### Required action
For the records below, output word for word the lines from the one with "Габаритные размеры, мм ДxШxВ: 13000" up to and including the one with "Kamran Əliyev Laçın və Qubadlıda olub". No pictures.

--- START ---

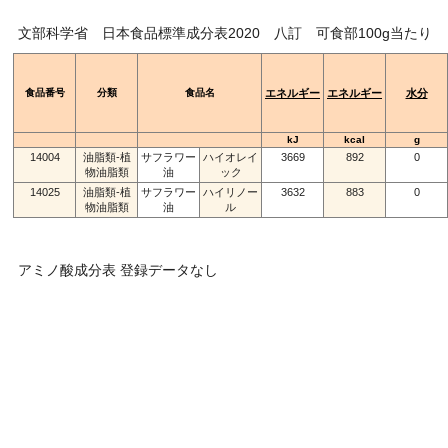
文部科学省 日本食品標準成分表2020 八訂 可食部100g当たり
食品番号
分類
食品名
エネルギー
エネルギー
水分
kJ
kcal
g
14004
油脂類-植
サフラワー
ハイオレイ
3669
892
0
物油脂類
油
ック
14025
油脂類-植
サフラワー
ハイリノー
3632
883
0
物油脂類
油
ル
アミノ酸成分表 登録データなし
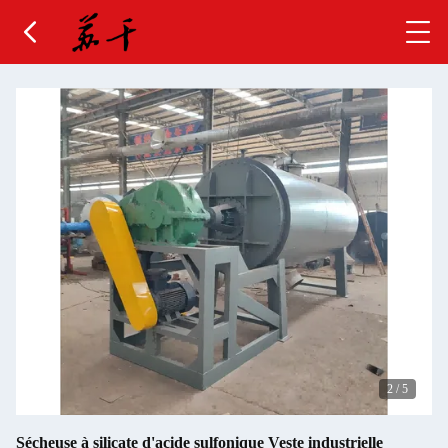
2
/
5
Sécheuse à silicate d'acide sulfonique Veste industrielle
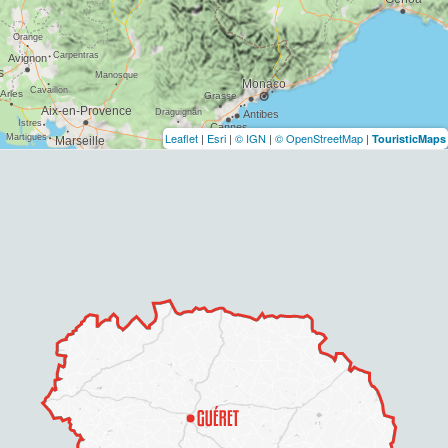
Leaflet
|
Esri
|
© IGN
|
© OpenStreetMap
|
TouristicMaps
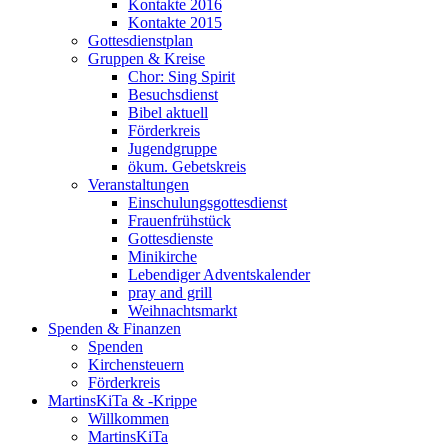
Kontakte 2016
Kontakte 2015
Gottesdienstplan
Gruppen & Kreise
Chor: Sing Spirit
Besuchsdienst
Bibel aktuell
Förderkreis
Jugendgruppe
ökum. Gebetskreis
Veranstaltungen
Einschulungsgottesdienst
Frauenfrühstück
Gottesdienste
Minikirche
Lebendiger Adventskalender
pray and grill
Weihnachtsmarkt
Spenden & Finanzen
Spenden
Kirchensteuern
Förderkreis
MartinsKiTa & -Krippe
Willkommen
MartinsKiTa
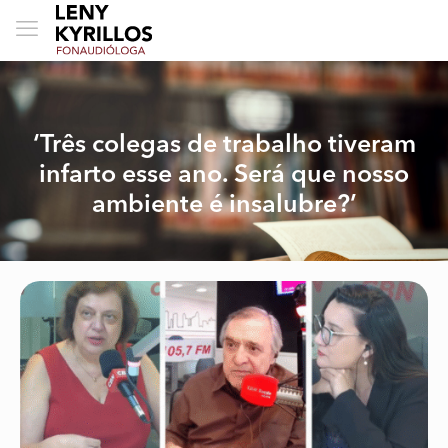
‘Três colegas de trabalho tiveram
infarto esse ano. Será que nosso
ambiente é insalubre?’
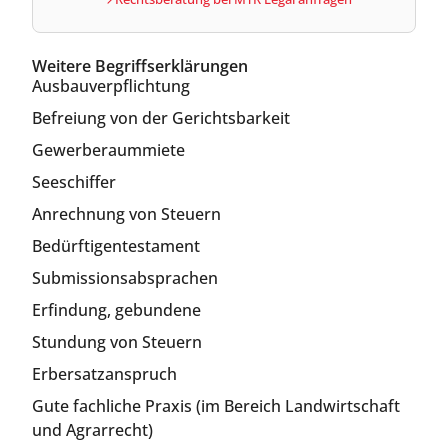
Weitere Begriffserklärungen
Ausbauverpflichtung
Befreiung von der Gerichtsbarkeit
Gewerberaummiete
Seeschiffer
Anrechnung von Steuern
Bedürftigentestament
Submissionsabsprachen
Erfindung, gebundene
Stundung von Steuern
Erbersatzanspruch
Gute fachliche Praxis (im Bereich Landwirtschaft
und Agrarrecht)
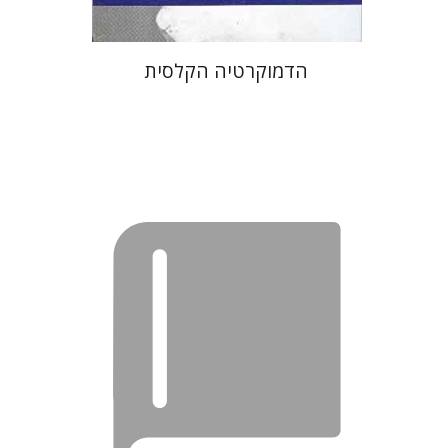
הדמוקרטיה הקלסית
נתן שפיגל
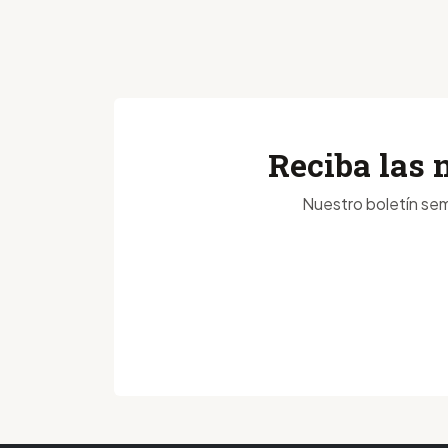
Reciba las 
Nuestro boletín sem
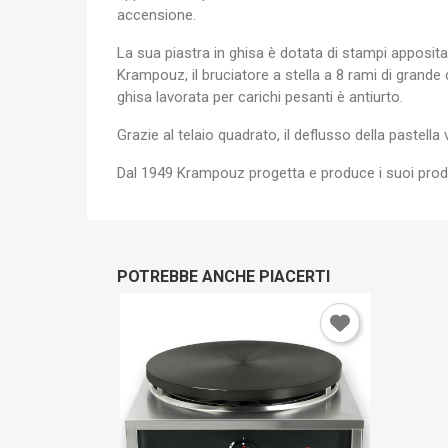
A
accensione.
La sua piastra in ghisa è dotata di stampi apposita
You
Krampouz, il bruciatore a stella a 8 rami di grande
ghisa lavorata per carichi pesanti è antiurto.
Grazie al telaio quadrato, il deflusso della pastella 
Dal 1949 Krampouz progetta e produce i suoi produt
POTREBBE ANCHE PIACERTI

--- END ---
--- START ---

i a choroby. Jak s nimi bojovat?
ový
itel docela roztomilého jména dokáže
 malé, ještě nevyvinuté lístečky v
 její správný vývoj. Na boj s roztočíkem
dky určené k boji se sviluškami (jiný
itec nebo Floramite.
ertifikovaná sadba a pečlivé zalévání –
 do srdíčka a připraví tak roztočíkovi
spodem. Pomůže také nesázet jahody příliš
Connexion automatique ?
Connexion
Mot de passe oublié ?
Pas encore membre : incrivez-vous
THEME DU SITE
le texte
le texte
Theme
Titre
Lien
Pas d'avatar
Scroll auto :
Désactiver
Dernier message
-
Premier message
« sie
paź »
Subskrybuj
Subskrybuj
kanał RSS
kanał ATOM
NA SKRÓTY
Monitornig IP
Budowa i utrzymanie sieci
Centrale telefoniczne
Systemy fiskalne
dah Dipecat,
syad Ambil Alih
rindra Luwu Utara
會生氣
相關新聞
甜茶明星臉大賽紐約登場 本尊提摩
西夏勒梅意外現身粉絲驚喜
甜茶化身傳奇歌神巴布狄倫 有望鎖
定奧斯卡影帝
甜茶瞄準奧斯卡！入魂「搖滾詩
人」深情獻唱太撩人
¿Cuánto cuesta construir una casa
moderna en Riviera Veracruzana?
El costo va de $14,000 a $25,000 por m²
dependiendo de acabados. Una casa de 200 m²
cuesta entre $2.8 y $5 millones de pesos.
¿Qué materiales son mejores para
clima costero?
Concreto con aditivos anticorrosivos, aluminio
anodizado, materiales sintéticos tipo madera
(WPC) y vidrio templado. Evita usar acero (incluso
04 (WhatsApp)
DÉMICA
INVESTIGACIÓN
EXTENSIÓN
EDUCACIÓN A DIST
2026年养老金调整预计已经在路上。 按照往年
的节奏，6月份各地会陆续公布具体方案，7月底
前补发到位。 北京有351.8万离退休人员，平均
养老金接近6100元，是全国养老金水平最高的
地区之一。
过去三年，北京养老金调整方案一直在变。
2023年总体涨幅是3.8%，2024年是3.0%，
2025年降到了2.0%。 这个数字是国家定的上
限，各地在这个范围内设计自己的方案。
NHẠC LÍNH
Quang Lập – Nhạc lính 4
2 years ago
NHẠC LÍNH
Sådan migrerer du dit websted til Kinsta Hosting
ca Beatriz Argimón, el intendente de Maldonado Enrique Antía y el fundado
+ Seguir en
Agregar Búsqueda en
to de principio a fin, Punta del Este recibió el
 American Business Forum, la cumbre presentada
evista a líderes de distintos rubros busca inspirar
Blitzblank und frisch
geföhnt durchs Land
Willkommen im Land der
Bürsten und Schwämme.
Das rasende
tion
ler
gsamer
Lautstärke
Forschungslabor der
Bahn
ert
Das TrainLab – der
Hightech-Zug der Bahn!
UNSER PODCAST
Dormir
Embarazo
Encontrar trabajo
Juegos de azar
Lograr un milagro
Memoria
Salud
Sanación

--- END ---
--- START ---

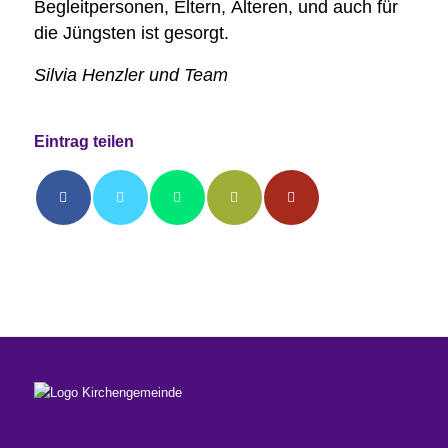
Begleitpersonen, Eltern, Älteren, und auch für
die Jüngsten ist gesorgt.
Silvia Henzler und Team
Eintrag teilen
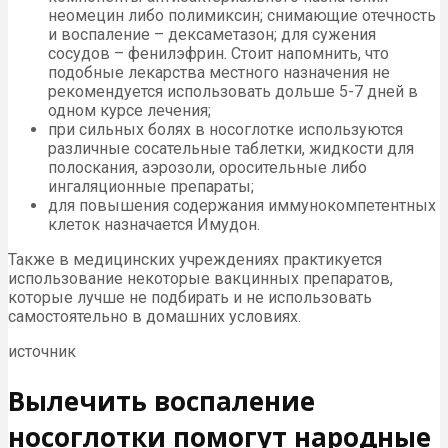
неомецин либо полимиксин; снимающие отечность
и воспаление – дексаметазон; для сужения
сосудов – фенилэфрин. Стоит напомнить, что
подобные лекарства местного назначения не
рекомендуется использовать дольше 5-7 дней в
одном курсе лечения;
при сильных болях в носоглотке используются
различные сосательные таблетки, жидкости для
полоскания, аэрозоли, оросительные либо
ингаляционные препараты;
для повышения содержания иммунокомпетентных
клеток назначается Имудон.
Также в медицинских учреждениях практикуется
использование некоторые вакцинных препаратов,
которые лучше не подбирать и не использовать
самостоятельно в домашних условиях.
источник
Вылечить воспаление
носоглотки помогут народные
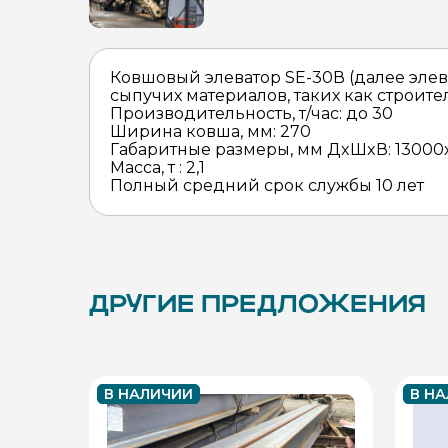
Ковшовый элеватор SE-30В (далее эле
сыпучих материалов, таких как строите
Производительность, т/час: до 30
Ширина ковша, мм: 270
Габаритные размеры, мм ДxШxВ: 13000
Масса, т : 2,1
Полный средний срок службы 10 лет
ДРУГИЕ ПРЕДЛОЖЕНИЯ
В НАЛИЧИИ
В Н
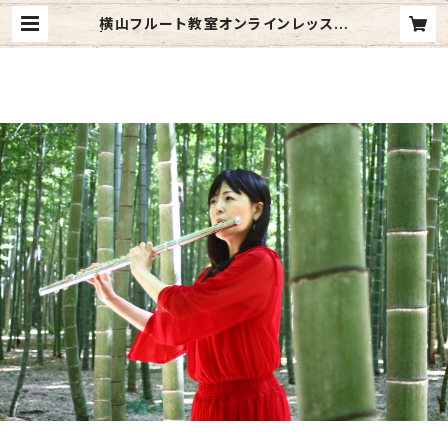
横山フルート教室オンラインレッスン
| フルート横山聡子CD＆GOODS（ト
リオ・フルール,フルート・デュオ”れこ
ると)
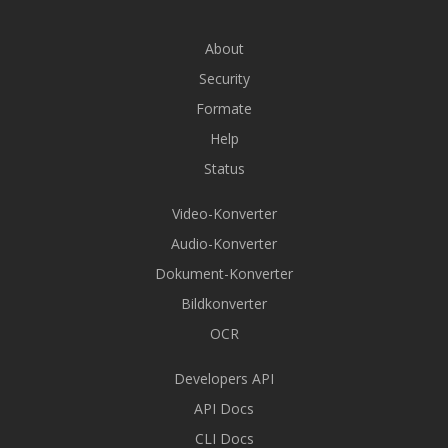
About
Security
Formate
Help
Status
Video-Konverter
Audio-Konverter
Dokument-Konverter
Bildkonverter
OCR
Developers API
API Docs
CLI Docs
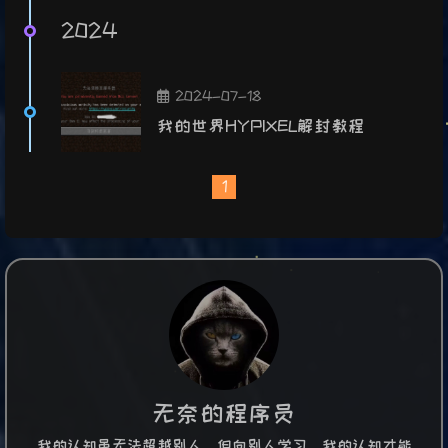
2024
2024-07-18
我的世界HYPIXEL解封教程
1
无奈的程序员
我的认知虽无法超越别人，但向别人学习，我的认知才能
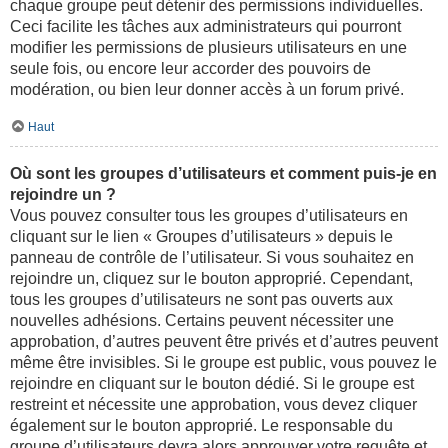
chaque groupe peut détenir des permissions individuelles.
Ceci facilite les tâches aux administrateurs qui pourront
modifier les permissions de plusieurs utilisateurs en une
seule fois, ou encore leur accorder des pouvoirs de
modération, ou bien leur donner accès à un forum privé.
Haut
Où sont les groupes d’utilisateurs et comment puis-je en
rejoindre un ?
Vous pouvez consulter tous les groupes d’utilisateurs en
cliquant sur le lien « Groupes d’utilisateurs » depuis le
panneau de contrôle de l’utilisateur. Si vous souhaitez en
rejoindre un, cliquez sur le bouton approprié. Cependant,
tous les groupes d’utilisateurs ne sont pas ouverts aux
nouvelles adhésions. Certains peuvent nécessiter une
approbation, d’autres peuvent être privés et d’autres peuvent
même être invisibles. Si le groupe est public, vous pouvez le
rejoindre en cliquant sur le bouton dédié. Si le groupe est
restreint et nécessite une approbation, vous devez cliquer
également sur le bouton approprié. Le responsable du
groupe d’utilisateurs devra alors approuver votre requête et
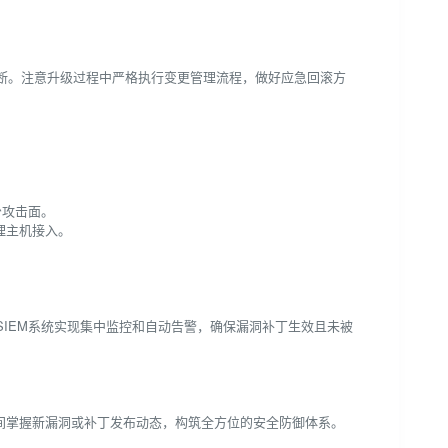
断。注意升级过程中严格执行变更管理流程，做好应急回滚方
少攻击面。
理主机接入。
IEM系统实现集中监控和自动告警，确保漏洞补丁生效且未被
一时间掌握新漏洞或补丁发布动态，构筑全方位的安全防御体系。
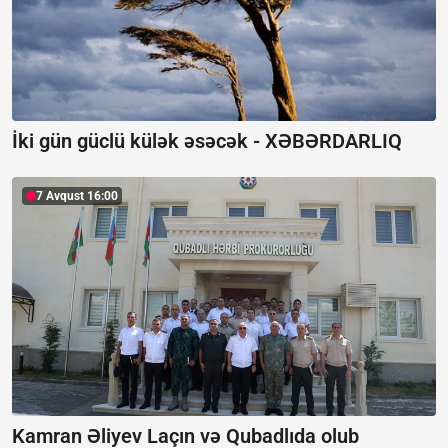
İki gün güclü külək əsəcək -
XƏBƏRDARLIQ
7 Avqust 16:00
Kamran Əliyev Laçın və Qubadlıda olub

--- END ---

### Solution to the problem
Габаритные размеры, мм ДxШxВ: 13000
Масса, т : 2,1
Полный средний срок службы 10 лет
ДРУГИЕ ПРЕДЛОЖЕНИЯ
В НАЛИЧИИ
В Н
横山フルート教室オンラインレッスン
| フルート横山聡子CD＆GOODS（ト
リオ・フルール,フルート・デュオ”れこ
ると)
About
Security
Formate
Help
Status
Video-Konverter
Audio-Konverter
Dokument-Konverter
Bildkonverter
OCR
Developers API
API Docs
CLI Docs
2024
2024-07-18
我的世界HYPIXEL解封教程
1
无奈的程序员
我的认知虽无法超越别人，但向别人学习，我的认知才能
chaque groupe peut détenir des permissions individuelles.
Ceci facilite les tâches aux administrateurs qui pourront
modifier les permissions de plusieurs utilisateurs en une
seule fois, ou encore leur accorder des pouvoirs de
modération, ou bien leur donner accès à un forum privé.
Haut
Où sont les groupes d’utilisateurs et comment puis-je en
rejoindre un ?
Vous pouvez consulter tous les groupes d’utilisateurs en
cliquant sur le lien « Groupes d’utilisateurs » depuis le
panneau de contrôle de l’utilisateur. Si vous souhaitez en
rejoindre un, cliquez sur le bouton approprié. Cependant,
tous les groupes d’utilisateurs ne sont pas ouverts aux
nouvelles adhésions. Certains peuvent nécessiter une
approbation, d’autres peuvent être privés et d’autres peuvent
même être invisibles. Si le groupe est public, vous pouvez le
rejoindre en cliquant sur le bouton dédié. Si le groupe est
restreint et nécessite une approbation, vous devez cliquer
également sur le bouton approprié. Le responsable du
groupe d’utilisateurs devra alors approuver votre requête et
断。注意升级过程中严格执行变更管理流程，做好应急回滚方
少攻击面。
理主机接入。
IEM系统实现集中监控和自动告警，确保漏洞补丁生效且未被
一时间掌握新漏洞或补丁发布动态，构筑全方位的安全防御体系。
İki gün güclü külək əsəcək -
XƏBƏRDARLIQ
7 Avqust 16:00
Kamran Əliyev Laçın və Qubadlıda olub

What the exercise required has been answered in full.